===== Data provided =====

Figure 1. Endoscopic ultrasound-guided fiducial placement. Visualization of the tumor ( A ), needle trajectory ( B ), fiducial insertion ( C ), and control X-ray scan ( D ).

=====
===== Data provided =====

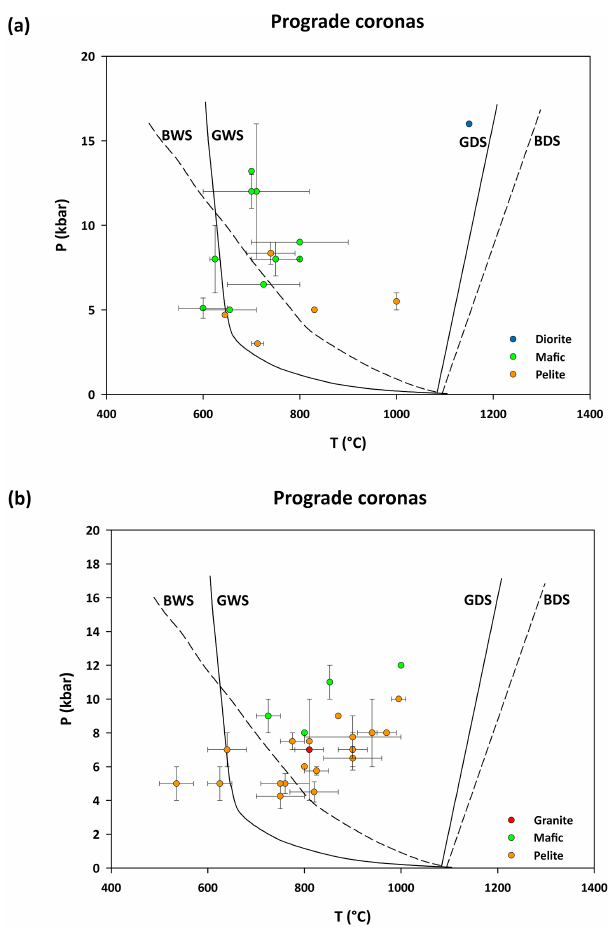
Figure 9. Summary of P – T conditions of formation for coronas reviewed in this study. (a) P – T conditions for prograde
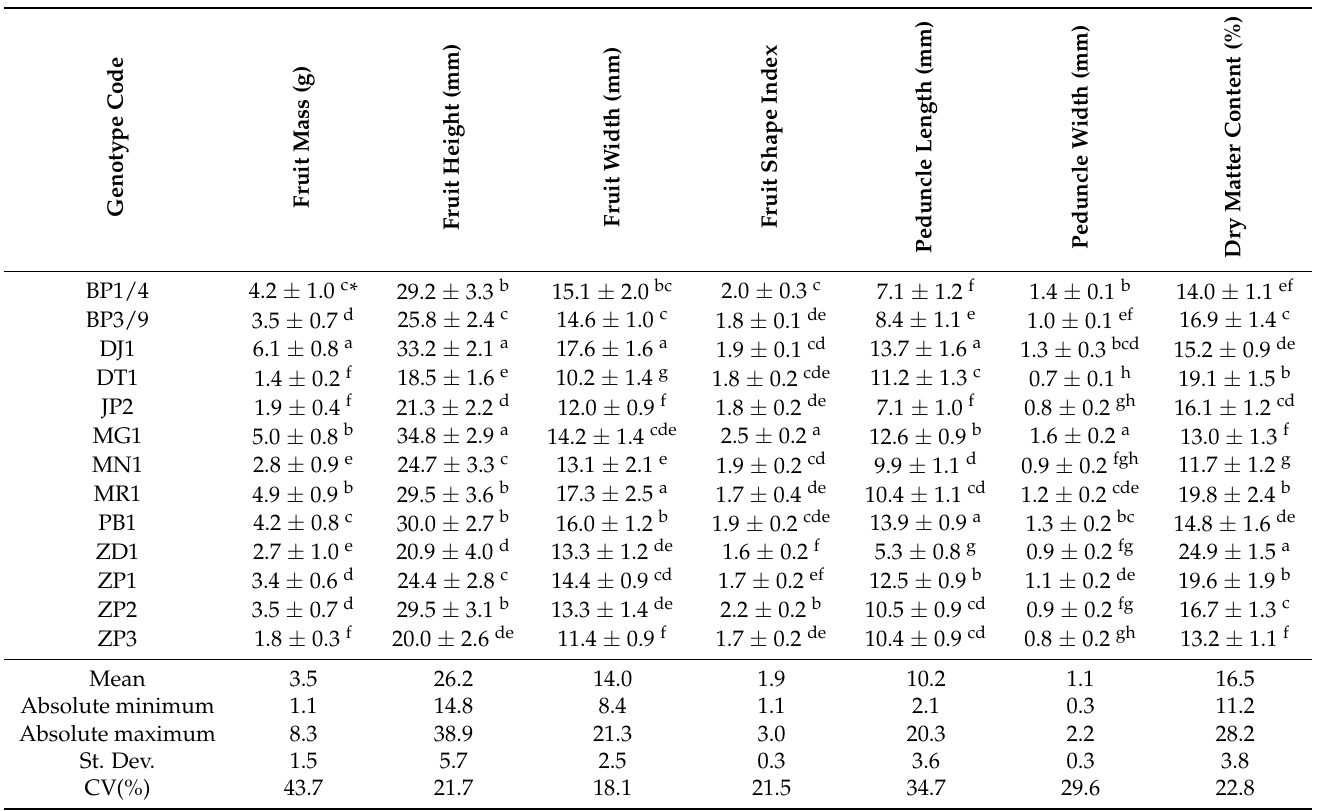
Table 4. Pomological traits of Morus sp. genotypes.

=====

§ Required action:
Among the entries above, how many lines hold the string "Figure"? Answer with the number only.

§ Answer for this exercise:
2